**PROBLEM:**
Work through the data below and copy out every line where "gestattest" is found.

**TASK DATA:**
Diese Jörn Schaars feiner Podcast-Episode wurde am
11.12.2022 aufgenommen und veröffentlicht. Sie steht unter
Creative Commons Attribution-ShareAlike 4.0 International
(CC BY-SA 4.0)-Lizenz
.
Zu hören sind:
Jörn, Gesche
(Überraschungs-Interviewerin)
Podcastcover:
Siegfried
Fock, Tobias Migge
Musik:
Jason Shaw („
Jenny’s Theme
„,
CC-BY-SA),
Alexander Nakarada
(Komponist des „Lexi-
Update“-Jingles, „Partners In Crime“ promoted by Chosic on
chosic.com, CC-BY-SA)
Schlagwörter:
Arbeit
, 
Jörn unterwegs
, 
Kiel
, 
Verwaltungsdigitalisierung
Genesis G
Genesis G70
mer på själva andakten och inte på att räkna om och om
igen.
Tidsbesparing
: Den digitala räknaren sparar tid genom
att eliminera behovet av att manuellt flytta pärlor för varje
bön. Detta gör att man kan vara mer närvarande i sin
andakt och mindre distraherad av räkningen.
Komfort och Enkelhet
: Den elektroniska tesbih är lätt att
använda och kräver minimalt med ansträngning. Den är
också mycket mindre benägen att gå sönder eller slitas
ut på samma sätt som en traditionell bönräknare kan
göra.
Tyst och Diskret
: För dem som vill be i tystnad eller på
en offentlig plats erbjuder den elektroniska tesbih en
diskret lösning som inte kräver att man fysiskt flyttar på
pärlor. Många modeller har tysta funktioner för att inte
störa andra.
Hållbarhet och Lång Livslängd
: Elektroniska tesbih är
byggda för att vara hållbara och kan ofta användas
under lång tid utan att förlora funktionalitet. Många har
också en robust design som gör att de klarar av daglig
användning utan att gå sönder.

--

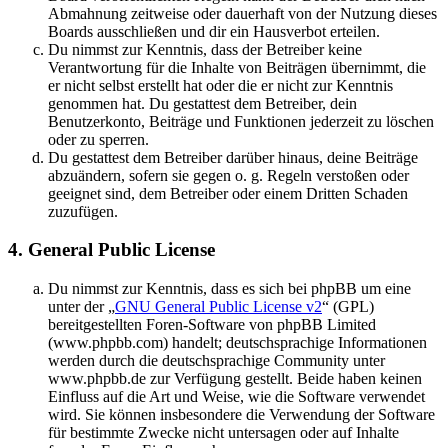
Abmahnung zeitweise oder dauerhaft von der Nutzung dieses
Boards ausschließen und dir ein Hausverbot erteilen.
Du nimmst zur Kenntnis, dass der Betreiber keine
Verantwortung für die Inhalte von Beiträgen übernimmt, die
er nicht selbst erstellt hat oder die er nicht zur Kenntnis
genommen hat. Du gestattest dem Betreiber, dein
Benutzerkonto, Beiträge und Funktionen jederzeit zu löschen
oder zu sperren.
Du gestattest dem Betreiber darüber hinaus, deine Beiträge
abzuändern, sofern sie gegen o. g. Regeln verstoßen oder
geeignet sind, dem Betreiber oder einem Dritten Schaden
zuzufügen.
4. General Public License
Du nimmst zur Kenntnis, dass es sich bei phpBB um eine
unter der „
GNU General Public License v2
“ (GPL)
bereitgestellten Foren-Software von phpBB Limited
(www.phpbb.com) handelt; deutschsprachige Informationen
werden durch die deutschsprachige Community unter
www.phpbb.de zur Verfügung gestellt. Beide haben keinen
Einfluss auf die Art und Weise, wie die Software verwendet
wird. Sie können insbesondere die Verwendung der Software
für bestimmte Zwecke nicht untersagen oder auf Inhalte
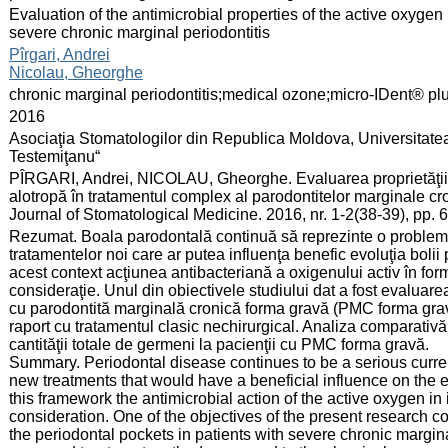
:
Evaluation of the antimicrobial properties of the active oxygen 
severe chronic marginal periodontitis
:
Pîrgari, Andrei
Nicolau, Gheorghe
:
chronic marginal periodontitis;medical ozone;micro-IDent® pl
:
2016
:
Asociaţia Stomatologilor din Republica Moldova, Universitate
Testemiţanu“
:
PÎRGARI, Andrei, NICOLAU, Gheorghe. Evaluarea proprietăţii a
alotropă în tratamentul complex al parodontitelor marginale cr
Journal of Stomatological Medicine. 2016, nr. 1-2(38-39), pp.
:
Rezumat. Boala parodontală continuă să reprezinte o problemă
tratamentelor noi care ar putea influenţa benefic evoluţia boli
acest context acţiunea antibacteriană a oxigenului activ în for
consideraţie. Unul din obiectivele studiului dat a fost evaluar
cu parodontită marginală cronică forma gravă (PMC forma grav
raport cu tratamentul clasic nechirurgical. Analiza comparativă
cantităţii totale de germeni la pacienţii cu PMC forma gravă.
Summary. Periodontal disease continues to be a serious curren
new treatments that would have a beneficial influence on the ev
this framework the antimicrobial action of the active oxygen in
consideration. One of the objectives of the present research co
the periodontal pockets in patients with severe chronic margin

**YOUR SOLUTION:**
genommen hat. Du gestattest dem Betreiber, dein
Du gestattest dem Betreiber darüber hinaus, deine Beiträge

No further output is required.